Now, we were able to drive this a bit further in the question of deregulated lipid metabolism which we found.

This seems to create a rather dangerous state in these cells that leads to deregulations and better fatty oxidation in all these kind of pathways that at the end of the day will result in an increase in reactive oxygen species or other dangerous products of the cells that are accumulating there.

We have first data now that suggests that this kind of accumulation… so these cells are hanging on, if you want, they’re not dying, they’re still there but they accumulate damage.

They get adduct formation on their DNA; they seem to have not the capacity to deal with that.

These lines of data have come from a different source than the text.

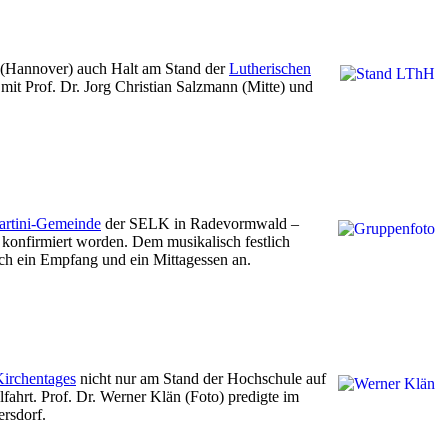
(Hannover) auch Halt am Stand der
Lutherischen
mit Prof. Dr. Jorg Christian Salzmann (Mitte) und
rtini-Gemeinde
der SELK in Radevormwald –
 konfirmiert worden. Dem musikalisch festlich
sich ein Empfang und ein Mittagessen an.
irchentages
nicht nur am Stand der Hochschule auf
ahrt. Prof. Dr. Werner Klän (Foto) predigte im
rsdorf.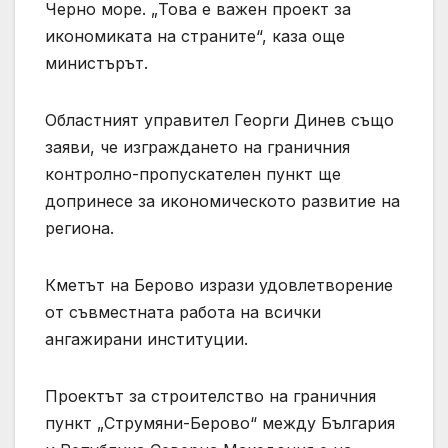
Черно море. „Това е важен проект за
икономиката на страните“, каза още
министърът.
Областният управител Георги Динев също
заяви, че изграждането на граничния
контролно-пропускателен пункт ще
допринесе за икономическото развитие на
региона.
Кметът на Берово изрази удовлетворение
от съвместната работа на всички
ангажирани институции.
Проектът за строителство на граничния
пункт „Струмяни-Берово“ между България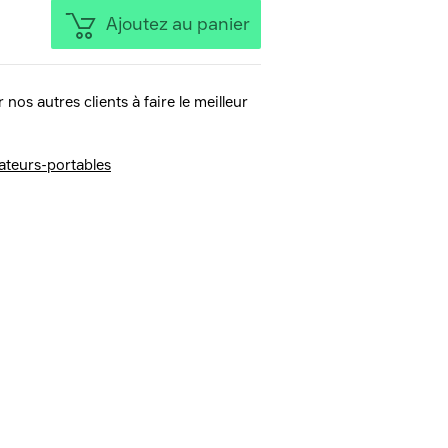
Ajoutez au panier
 nos autres clients à faire le meilleur
ateurs-portables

So either they have downregulated DNA repair mechanisms or they’re just overwhelmed.

That results, and that was the hypothesis, that that will result into point mutation and drive of the relapse.

Now, what we did and what we recently got the data in is we did take a forward approach and try to suppress the reactive oxygen species at that state and could delay, actually, relapse.

This sounds probably a little bit trivial but what was the real surprising thing for us is that in the absence of an oncogenic signal, so these resting cells, do have features that you would expect to have in the presence of oncogenic signal, that’s well known.

But they seem to carry this over and that seems to make them prone to get into relapse.

Are these cells spatially separate from the ones that responded to the therapy?

What we do see is a massive reduction of the tumour volume in response to applying… we call it the best possible therapy because what we are doing in our animal models is we simply switch off the oncogenes.

So this is, if you want, the best possible therapy thinkable.

But the bad news is that you still get relapses in animals so that’s the bad news for the patients, I would say.

So even if you have the best possible treatment the probability to get relapse is pretty high.

But, to your question, 95% of the cells or even more are cleared.

So this principle of oncogene dependence is working.

So if you inhibit the original signal of the oncogene you will get a lot of apoptosis in the tumour and you will actually almost rebuild the mammary tree again.

Functional mammary tree, by the way, is so these animals are able to nurse their pups.

However, whoever is surviving, and that’s a good question because that we cannot really answer since we cannot really trace them in the animal model yet.

We’re working on basically introducing markers, actually.

But that’s probably the difference to the in vitro system where we do see a surviving rim of cells.

So also there we have, the same way as in animal models, a large percentage of cells clearing but we don’t know the exact order of the surviving cells.

We do believe we have a heterogeneous rim which will be pretty much the same as in the animal so that we cannot say right now.

But, again, we do have a heterogeneous population of survivors and that’s also the next step we want to invest in, to try to separate those surviving cells in different pots – how many populations do we get and which one is the population that is mostly prone to get into relapse again?